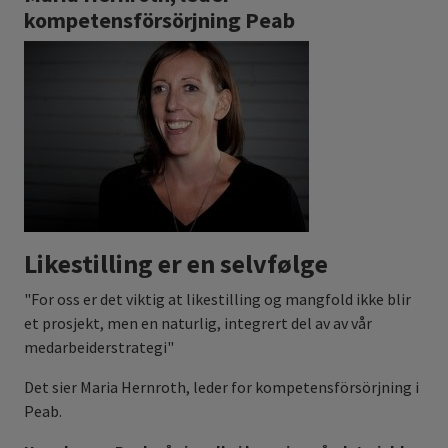
kompetensförsörjning Peab
Likestilling er en selvfølge
"For oss er det viktig at likestilling og mangfold ikke blir
et prosjekt, men en naturlig, integrert del av av vår
medarbeiderstrategi"
Det sier Maria Hernroth, leder for kompetensförsörjning i
Peab.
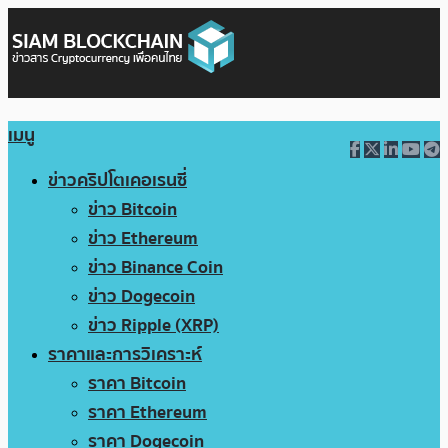
เมนู
ข่าวคริปโตเคอเรนซี่
ข่าว Bitcoin
ข่าว Ethereum
ข่าว Binance Coin
ข่าว Dogecoin
ข่าว Ripple (XRP)
ราคาและการวิเคราะห์
ราคา Bitcoin
ราคา Ethereum
ราคา Dogecoin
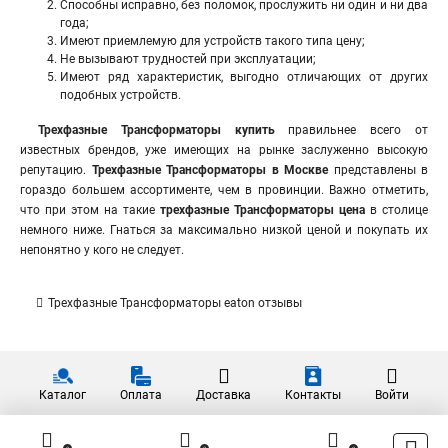
Способны исправно, без поломок, прослужить ни один и ни два
года;
Имеют приемлемую для устройств такого типа цену;
Не вызывают трудностей при эксплуатации;
Имеют ряд характеристик, выгодно отличающих от других
подобных устройств.
Трехфазные Трансформаторы купить
правильнее всего от
известных брендов, уже имеющих на рынке заслуженно высокую
репутацию.
Трехфазные Трансформаторы в Москве
представлены в
гораздо большем ассортименте, чем в провинции. Важно отметить,
что при этом на такие
трехфазные Трансформаторы цена
в столице
немного ниже. Гнаться за максимально низкой ценой и покупать их
непонятно у кого не следует.
Трехфазные Трансформаторы eaton отзывы
Каталог
Оплата
Доставка
Контакты
Войти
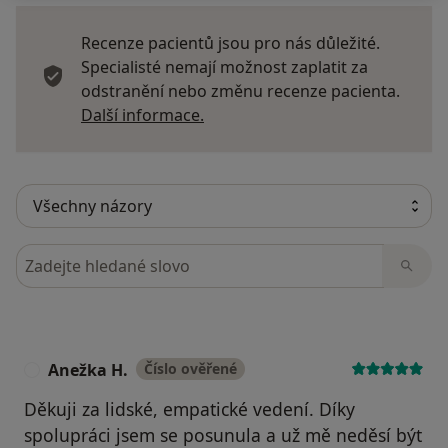
Recenze pacientů jsou pro nás důležité.
Specialisté nemají možnost zaplatit za
odstranění nebo změnu recenze pacienta.
Další informace o názorech
Další informace.
Hledejte v názorech
Anežka H.
Číslo ověřené
A
Děkuji za lidské, empatické vedení. Díky
spolupráci jsem se posunula a už mě neděsí být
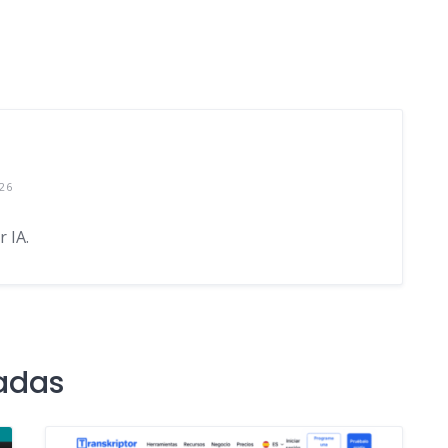
26
 IA.
adas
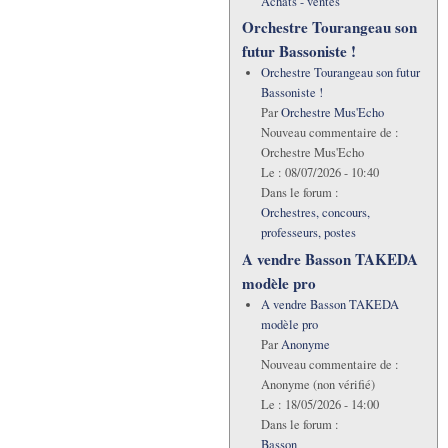
Achats - ventes
Orchestre Tourangeau son
futur Bassoniste !
Orchestre Tourangeau son futur
Bassoniste !
Par
Orchestre Mus'Echo
Nouveau commentaire de :
Orchestre Mus'Echo
Le :
08/07/2026 - 10:40
Dans le forum :
Orchestres, concours,
professeurs, postes
A vendre Basson TAKEDA
modèle pro
A vendre Basson TAKEDA
modèle pro
Par
Anonyme
Nouveau commentaire de :
Anonyme (non vérifié)
Le :
18/05/2026 - 14:00
Dans le forum :
Basson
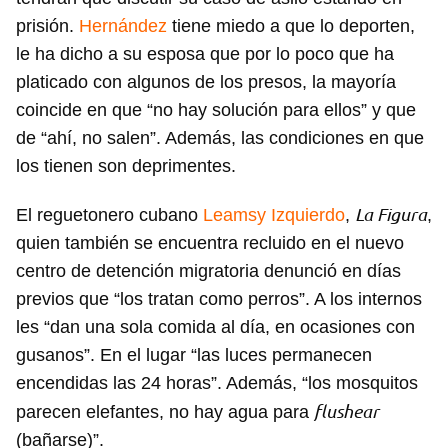
prisión.
Hernández
tiene miedo a que lo deporten,
le ha dicho a su esposa que por lo poco que ha
platicado con algunos de los presos, la mayoría
coincide en que “no hay solución para ellos” y que
de “ahí, no salen”. Además, las condiciones en que
los tienen son deprimentes.
La Figura
El reguetonero cubano
Leamsy Izquierdo
,
,
quien también se encuentra recluido en el nuevo
centro de detención migratoria denunció en días
previos que “los tratan como perros”. A los internos
les “dan una sola comida al día, en ocasiones con
gusanos”. En el lugar “las luces permanecen
encendidas las 24 horas”. Además, “los mosquitos
flushear
parecen elefantes, no hay agua para
(bañarse)”.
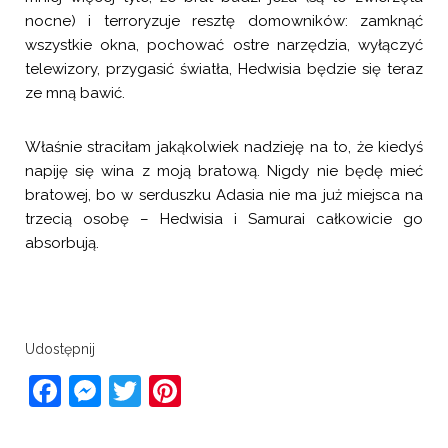
nocne) i terroryzuje resztę domowników: zamknąć
wszystkie okna, pochować ostre narzędzia, wyłączyć
telewizory, przygasić światła, Hedwisia będzie się teraz
ze mną bawić.
Właśnie straciłam jakąkolwiek nadzieję na to, że kiedyś
napiję się wina z moją bratową. Nigdy nie będę mieć
bratowej, bo w serduszku Adasia nie ma już miejsca na
trzecią osobę – Hedwisia i Samurai całkowicie go
absorbują.
Udostępnij
Facebook
Messenger
Twitter
Pinterest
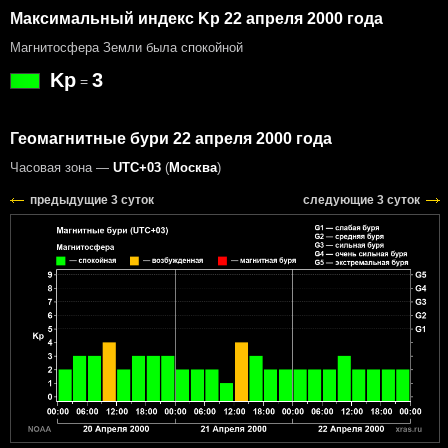
Максимальный индекс Kp 22 апреля 2000 года
Магнитосфера Земли была спокойной
Kp
3
=
Геомагнитные бури 22 апреля 2000 года
Часовая зона —
UTC+03
(
Москва
)
предыдущие 3 суток
следующие 3 суток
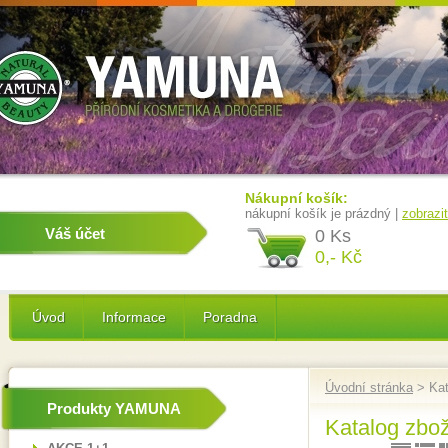
Nákupní košík:
nákupní košík je prázdný |
zobrazi
Váš účet
0 Ks
0,- Kč
Úvod
Informace
Poradna
Úvodní stránka
> Kat
Produkty YAMUNA
Katalog zbož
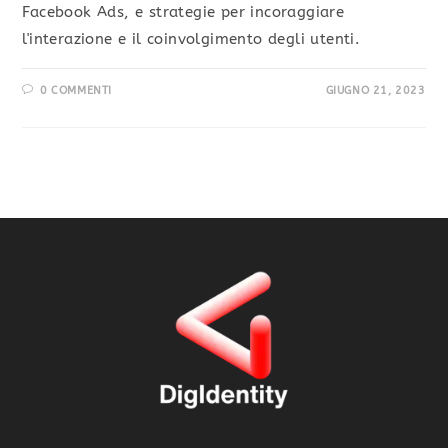
Facebook Ads, e strategie per incoraggiare
l'interazione e il coinvolgimento degli utenti.
0 COMMENTI
GIUGNO 21, 2023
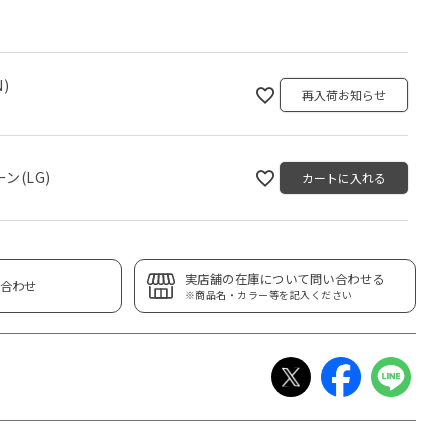
)
再入荷お知らせ
ン(LG)
カートに入れる
実店舗の在庫について問い合わせる
合わせ
※商品名・カラー等を記入ください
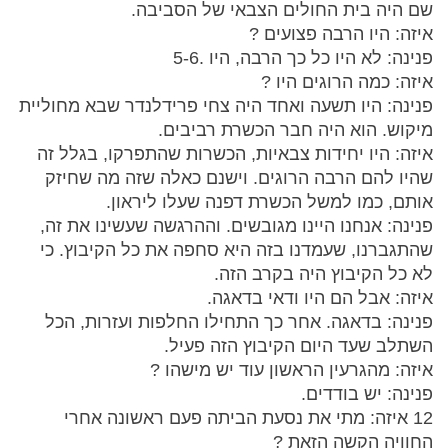
שם היה בית החולים הצבאי של הסביבה.
איזה: היו הרבה פצועים ?
פנינה: לא היו כל כך הרבה, היו .5-6
איזה: כמה הרוגים היו ?
פנינה: היו תשעה ואחד היה צחי פרידלנדר שבא מחוליית
מיקוש. הוא היה חבר הכשרת רביבים.
איזה: היו יחידות צבאיות, הכשרות שהתפרקו, בגלל זה
שהיו להם הרבה הרוגים. וישנם כאלה שזה מה שחיזק
אותם, כמו למשל הכשרת דפנה שעלו ליראון.
פנינה: אנחנו היינו מגובשים. וההרגשה שעשינו את זה,
שהתגברנו, שעמדנו בזה היא סחפה את כל הקיבוץ. כי
לא כל הקיבוץ היה בקרב הזה.
איזה: אבל הם היו ודאי בדאגה.
פנינה: בדאגה. אחר כך התחילו החלפות ועזרות, הכל
השתלב שעד היום הקיבוץ הזה פעיל.
איזה: מהגרעין הראשון עוד יש מישהו ?
פנינה: יש בודדים.
12 איזה: מתי את נסעת הביתה פעם ראשונה אחרי
החוויה הקשה הזאת ?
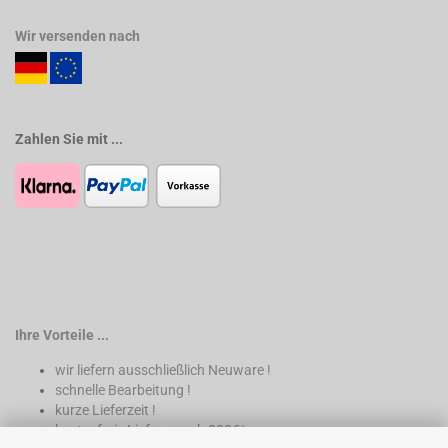
Wir versenden nach
Zahlen Sie mit ...
Ihre Vorteile ...
wir liefern ausschließlich Neuware !
schnelle Bearbeitung !
kurze Lieferzeit !
kostenfreie Lieferung ab 200€*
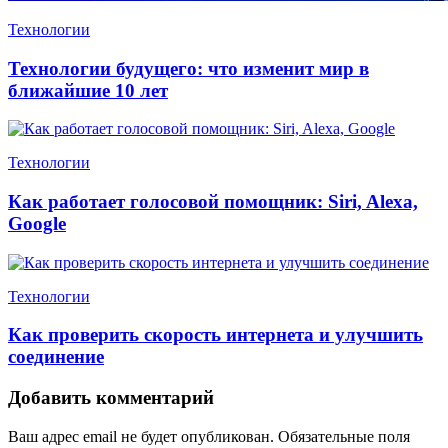
Технологии
Технологии будущего: что изменит мир в
ближайшие 10 лет
Технологии
Как работает голосовой помощник: Siri, Alexa,
Google
Технологии
Как проверить скорость интернета и улучшить
соединение
Добавить комментарий
Ваш адрес email не будет опубликован.
Обязательные поля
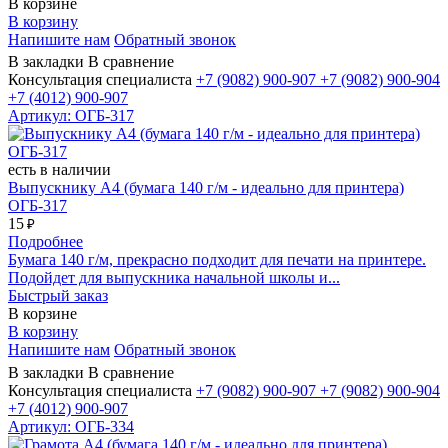
В корзине
В корзину
Напишите нам
Обратный звонок
В закладки
В сравнение
Консультация специалиста
+7 (9082)
900-907
+7 (9082)
900-904
+7 (4012)
900-907
Артикул: ОГБ-317
есть в наличии
Выпускнику А4 (бумага 140 г/м - идеально для принтера)
ОГБ-317
15
₽
Подробнее
Бумага 140 г/м, прекрасно подходит для печати на принтере.
Подойдет для выпускника начальной школы и...
Быстрый заказ
В корзине
В корзину
Напишите нам
Обратный звонок
В закладки
В сравнение
Консультация специалиста
+7 (9082)
900-907
+7 (9082)
900-904
+7 (4012)
900-907
Артикул: ОГБ-334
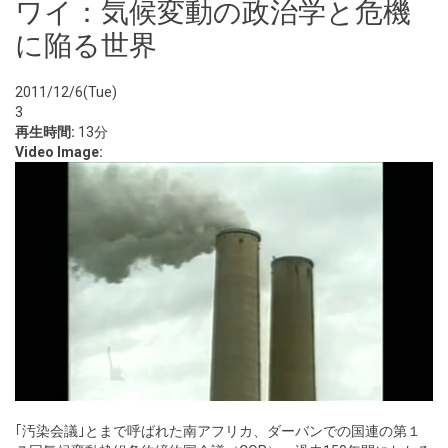
ワイ：気候変動の政治学と危機
に陥る世界
2011/12/6(Tue)
3
再生時間:
13分
Video Image:
｢汚染会議｣とまで呼ばれた南アフリカ、ダーバンでの国連の第１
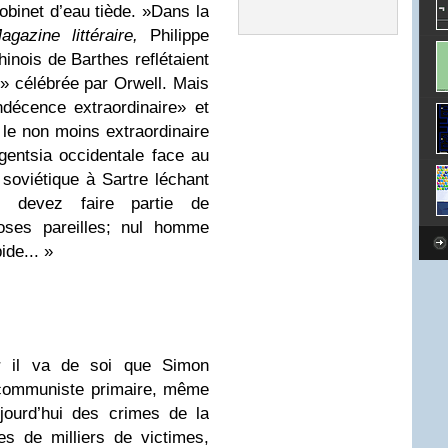
obinet d’eau tiède. »
Dans la
agazine littéraire,
Philippe
hinois de Barthes reflétaient
» célébrée par Orwell. Mais
décence extraordinaire» et
 le non moins extraordinaire
igentsia occidentale face au
oviétique à Sartre léchant
 devez faire partie de
oses pareilles; nul homme
ide... »
r il va de soi que Simon
icommuniste primaire, même
ourd’hui des crimes de la
es de milliers de victimes,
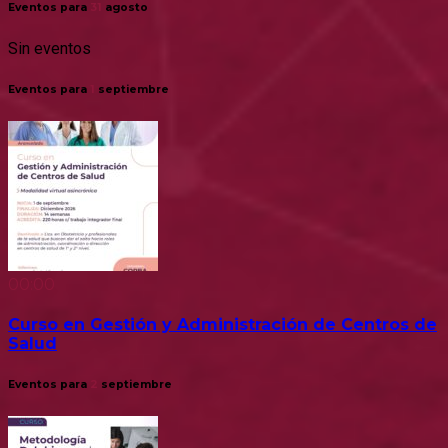
Eventos para
31
agosto
Sin eventos
Eventos para
1
septiembre
00:00
Curso en Gestión y Administración de Centros de
Salud
Eventos para
2
septiembre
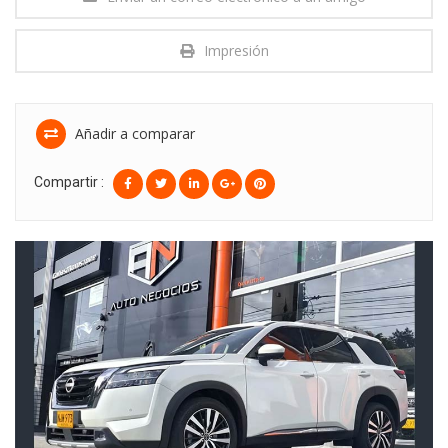
Impresión
Añadir a comparar
Compartir :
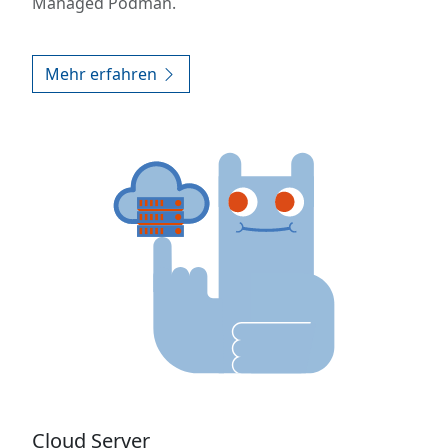
Managed Podman.
Mehr erfahren
Cloud Server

--- --- ---

• _WORK ORDER_: Pick out every line in the entries above that contains the word "kompetensförsörjning".

• _EXERCISE RESULT_:
kompetensförsörjning Peab
Det sier Maria Hernroth, leder for kompetensförsörjning i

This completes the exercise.